## Required action
Output exactly the lines from the one with "Herramientas Gráficas" through the last line of the data below, both included, and nothing more.
Start of Raw data
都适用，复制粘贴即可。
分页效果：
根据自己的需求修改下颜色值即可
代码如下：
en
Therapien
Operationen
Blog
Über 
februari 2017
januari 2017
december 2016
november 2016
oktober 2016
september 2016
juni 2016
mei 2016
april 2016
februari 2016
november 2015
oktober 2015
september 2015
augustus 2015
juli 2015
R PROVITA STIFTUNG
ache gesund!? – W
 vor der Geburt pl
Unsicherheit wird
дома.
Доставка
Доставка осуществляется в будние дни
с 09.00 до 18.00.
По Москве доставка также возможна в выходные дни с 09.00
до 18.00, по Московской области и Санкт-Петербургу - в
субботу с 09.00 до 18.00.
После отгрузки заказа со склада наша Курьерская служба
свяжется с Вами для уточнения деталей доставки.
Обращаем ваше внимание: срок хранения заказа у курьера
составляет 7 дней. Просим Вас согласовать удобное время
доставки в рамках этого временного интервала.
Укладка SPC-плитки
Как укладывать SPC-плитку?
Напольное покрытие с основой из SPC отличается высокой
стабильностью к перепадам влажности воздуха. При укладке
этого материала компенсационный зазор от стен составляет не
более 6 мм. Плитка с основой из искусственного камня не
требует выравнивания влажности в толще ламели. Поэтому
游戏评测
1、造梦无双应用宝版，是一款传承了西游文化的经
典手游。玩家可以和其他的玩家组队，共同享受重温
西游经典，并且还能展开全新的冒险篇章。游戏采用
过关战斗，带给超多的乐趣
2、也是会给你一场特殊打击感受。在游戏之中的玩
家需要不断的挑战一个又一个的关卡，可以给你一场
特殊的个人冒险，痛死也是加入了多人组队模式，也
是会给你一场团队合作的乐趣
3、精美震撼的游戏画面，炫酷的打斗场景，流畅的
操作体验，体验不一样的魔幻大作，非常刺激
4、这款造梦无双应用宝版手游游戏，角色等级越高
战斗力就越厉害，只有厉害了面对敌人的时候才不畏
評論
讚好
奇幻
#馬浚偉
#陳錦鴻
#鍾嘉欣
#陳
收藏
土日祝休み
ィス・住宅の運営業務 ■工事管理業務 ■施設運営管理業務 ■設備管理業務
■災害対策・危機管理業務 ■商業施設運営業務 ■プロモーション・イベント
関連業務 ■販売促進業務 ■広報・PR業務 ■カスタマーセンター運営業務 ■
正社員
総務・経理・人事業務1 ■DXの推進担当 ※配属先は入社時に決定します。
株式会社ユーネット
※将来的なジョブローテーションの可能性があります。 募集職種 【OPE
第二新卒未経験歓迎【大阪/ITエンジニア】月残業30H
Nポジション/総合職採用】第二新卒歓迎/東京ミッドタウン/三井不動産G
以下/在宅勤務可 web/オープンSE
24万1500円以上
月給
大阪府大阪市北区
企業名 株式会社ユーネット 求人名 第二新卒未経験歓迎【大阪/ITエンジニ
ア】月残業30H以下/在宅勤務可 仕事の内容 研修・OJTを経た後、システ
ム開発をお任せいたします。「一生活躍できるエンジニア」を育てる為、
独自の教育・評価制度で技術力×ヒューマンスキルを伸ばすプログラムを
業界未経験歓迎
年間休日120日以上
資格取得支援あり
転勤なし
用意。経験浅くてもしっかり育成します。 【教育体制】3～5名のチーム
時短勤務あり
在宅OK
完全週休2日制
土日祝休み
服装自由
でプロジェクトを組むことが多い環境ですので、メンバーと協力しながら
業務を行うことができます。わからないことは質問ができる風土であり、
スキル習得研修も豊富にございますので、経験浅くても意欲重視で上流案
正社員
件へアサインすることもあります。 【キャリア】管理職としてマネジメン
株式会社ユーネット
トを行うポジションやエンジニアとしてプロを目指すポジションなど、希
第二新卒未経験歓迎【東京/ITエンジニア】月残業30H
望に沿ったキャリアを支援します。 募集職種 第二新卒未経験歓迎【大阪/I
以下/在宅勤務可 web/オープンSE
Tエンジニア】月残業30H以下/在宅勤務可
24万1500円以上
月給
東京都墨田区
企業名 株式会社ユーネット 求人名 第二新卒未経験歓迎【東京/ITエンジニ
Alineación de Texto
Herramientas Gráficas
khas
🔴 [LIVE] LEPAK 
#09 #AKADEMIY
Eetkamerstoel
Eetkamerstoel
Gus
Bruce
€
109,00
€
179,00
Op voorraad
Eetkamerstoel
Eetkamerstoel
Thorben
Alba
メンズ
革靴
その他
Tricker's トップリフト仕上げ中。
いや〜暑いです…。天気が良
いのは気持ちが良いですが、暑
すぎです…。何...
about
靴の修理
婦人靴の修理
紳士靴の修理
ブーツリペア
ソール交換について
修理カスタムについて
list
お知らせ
End of Raw data
## Result of the task
Herramientas Gráficas
khas
🔴 [LIVE] LEPAK 
#09 #AKADEMIY
Eetkamerstoel
Eetkamerstoel
Gus
Bruce
€
109,00
€
179,00
Op voorraad
Eetkamerstoel
Eetkamerstoel
Thorben
Alba
メンズ
革靴
その他
Tricker's トップリフト仕上げ中。
いや〜暑いです…。天気が良
いのは気持ちが良いですが、暑
すぎです…。何...
about
靴の修理
婦人靴の修理
紳士靴の修理
ブーツリペア
ソール交換について
修理カスタムについて
list
お知らせ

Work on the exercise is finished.